__Data shown__.
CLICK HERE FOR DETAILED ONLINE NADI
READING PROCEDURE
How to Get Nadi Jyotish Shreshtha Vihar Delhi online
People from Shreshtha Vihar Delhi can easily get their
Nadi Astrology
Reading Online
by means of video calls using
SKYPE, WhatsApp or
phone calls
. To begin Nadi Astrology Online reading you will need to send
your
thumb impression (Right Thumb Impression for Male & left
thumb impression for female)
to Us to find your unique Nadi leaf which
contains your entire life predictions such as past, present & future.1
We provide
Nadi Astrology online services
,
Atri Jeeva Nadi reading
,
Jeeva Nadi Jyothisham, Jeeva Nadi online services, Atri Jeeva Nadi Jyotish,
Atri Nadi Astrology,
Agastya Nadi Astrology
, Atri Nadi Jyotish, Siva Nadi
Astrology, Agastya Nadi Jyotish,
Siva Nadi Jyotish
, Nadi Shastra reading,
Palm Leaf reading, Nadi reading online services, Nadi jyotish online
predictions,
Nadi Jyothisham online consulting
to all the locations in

__Work item__. Count how many lines above hold the word "calls", then reply with that number alone.

__Solution to this problem__. 2